President Bush has given Commander-in-Chief Bush unlimited wartime authority. But the “war on terror” is more a metaphor than a fact. Terrorism is a method, not an ideology; terrorists are criminals, not warriors. No peace treaty can possibly bring an end to the fight against far-flung terrorists. The emergency powers of the president during this “war” can now extend indefinitely, at the pleasure of the president and at great threat to the liberties and rights guaranteed us under the Constitution…

Puzzle: this essay was published on George Mason University’s History News Network. A few minutes ago I looked to see what were the current most popular queries on search engines and was puzzled to discover that “George Mason University” was second only to ‘Tiger Woods”. Could it be that people had heard about the Appleby/Hart piece and were hunting for it? Curious…

Most expensive Google AdWords

Not sure I believe this, but John Battelle posted the list, and he’s pretty reliable. He got it from here.

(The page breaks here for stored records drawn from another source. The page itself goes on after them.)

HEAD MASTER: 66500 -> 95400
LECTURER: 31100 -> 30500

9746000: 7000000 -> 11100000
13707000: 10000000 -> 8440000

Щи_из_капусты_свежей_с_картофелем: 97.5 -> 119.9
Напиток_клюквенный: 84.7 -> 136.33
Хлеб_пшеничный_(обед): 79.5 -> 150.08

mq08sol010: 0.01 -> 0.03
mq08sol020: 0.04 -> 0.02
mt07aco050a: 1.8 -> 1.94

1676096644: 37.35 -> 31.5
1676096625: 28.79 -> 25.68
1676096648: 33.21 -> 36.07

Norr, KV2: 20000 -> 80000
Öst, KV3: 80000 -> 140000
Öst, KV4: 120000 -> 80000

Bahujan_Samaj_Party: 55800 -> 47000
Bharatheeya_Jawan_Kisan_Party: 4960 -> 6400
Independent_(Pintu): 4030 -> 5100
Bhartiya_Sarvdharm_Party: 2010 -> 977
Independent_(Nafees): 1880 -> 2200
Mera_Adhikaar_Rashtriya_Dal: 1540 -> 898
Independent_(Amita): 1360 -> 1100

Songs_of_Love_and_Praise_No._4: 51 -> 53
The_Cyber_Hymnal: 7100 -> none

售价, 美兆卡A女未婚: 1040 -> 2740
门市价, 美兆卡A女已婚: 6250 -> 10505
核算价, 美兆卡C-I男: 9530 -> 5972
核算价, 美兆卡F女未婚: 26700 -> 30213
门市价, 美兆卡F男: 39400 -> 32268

Recently updated highest paying keywords from Google. Top Ten:

$54.33 mesothelioma lawyers
$47.79 what is mesothelioma
$47.72 peritoneal mesothelioma
$47.25 consolidate loans
$47.16 refinancing mortgage
$45.55 tax attorney
$41.22 mesothelioma
$38.86 car accident lawyer
$38.68 ameriquest mortgage
$38.03 mortgage refinance

As ever, lawyers seem to be in the thick of things. To my shame, I didn’t know what mesothelioma was until I came on the list. (It’s the type of cancer you get from breathing asbestos dust.)

The prices are interesting too — they show why click-fraud is such a potential danger. A few hundred fake clicks on any of those AdWords could make a tidy dent in the advertiser’s cash flow.